Note that BOLTS for OpenSCAD does not contain bolttools, so in principle a BOLTS for OpenSCAD distribution with a license more liberal than LGPL is possible. However, there are some helper and utility modules that are always included, which are at the moment licensed under LGPL 2.1+. But (in contrast to bolttools) I could imagine to relicense these under a more liberal license, if there is a need for it (e.g. a lot of liberally licensed code being contributed).
But the same considerations have to be applied to the case, when someone uses BOLTS for OpenSCAD or FreeCAD to to create a nice design. This design is a combined work consisting of the content that the user created, and the parts provided by BOLTS. So does this pose restrictions on the license of the design?
This would be rather drastic, as that would severely limit the choice of licenses the user could assign to its design.
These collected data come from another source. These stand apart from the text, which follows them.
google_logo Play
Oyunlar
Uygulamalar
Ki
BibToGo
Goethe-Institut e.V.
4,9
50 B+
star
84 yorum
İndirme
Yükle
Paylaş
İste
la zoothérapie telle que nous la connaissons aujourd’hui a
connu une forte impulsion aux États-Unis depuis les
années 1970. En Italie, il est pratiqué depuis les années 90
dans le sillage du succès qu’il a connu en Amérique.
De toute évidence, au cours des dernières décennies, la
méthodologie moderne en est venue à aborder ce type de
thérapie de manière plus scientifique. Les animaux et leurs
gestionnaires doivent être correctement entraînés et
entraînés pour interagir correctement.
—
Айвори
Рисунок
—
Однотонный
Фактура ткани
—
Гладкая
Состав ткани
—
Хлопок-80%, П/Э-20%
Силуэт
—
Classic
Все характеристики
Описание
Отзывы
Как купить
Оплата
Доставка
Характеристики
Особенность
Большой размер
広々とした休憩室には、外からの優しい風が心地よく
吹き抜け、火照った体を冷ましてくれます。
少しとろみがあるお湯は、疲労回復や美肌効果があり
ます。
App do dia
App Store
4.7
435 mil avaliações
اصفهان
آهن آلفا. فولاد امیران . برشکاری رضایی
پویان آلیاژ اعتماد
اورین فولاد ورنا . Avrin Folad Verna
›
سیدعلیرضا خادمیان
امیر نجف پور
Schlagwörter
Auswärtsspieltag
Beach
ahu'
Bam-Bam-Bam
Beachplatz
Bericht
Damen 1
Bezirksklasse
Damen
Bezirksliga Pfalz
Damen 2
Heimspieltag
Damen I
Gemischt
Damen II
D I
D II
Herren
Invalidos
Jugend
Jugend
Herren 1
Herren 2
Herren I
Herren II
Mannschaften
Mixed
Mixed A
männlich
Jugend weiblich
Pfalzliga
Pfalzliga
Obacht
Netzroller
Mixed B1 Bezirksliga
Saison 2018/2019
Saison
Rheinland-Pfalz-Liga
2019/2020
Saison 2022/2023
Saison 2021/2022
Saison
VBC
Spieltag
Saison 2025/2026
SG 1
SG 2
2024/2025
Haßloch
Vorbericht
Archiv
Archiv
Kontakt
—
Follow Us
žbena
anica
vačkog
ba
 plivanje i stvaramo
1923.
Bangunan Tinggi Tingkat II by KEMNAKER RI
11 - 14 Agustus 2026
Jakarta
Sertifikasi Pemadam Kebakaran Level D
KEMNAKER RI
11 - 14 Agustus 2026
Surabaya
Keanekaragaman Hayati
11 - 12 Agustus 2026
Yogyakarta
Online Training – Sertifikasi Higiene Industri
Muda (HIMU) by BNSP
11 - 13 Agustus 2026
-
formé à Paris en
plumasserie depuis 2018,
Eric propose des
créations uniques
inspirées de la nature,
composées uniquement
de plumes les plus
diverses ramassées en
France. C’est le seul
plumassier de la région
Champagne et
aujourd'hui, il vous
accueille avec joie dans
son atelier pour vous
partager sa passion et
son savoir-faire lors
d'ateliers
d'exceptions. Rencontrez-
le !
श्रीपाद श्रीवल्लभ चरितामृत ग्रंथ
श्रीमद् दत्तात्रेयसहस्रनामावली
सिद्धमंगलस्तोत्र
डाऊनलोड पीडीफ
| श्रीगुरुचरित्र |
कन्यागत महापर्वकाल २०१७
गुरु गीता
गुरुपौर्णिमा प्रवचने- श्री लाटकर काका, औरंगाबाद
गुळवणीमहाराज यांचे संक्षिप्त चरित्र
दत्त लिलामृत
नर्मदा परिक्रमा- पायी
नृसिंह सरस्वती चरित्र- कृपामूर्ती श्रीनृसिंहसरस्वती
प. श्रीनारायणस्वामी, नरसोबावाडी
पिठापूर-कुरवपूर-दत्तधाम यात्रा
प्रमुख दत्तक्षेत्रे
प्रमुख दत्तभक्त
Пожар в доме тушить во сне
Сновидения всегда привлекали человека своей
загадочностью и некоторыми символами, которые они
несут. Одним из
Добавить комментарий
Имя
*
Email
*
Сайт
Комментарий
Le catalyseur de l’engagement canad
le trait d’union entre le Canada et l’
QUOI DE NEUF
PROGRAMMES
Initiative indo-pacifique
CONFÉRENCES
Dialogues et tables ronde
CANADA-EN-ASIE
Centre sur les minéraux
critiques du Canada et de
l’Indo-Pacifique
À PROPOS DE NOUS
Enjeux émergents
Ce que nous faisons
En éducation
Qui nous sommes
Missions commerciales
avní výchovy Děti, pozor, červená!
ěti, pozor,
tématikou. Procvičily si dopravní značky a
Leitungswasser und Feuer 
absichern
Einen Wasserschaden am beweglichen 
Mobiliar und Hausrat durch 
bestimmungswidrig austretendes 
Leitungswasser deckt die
This would limit the audience and the usefulness of BOLTS massively, so this is something that should be avoided.
I mentioned earlier, that there is application specific data in form of code and in form of data. These two cases have to be distinguished:
In this case on can consider the part as the result of a program (BOLTS), which is not affected by the license of the program. So parts created by code (FreeCAD python functions and OpenSCAD modules) cause no licensing related restrictions on the resulting design.
In this case on has to consider the final design as a combined work between the part (in form of a FreeCAD fcstd file or a STL file) and the rest of the design that the user created. If the BOLTS part were licensed under a fairly restrictive license like GPL, the whole design would need to be licensed under the GPL.
As this is undesirable, BOLTS must not contain backend specific data in form of data that causes such restrictions. This means, that such data must be placed in the public domain, or better yet, the author must waive all rights on this content using CC0. The latter is a legally more sound procedure, as the public domain is a legal concept that does not exist in all legislations.
I want to be able to consider the whole of BOLTS, i.e. all the content that is contained in the BOLTS git repo as a single combined work. I am not sure whether that is really necessary, but I could imagine that it might be necessary for things like a bolts-dev Debian package. At the moment BOLTS is licensed under GPL 3.0+, as this is the most restrictive license of all components.
However this makes it necessary to exclude GPL 2.0 (without the or any later version clause) material, as this can not be combined with GPL 3.0+ material.
These are a lot of complicated rules, and one is tempted to keep it simple and either require all contributions to be under a specific license, or to license BOLTS under the most restrictive license of all components.
However, one would then ignore a lot of possibly useful content that is already existing and could be incorporated easily, or one ends up with a very restrictive license for BOLTS, which limits its audience by e.g. prohibiting the inclusion in FreeCAD.
Therefore I tried to design BOLTS in such a way, that the work of assembling distributions that are compatible to a certain license can be automated. The license of each part is available in machine readable form in the .blt and .base files, which allows to decide programmatically whether something can be included in a distribution or not.
This results in the following license policy for contributions:
A contribution in form of a blt file or backend specific data in form of code can have one of the following licenses:
A contribution in form of backend specific data in form of data must be in the public domain or CC0 1.0.
From all available .blt files and backen specific data, distributions with specific licenses are created automatically.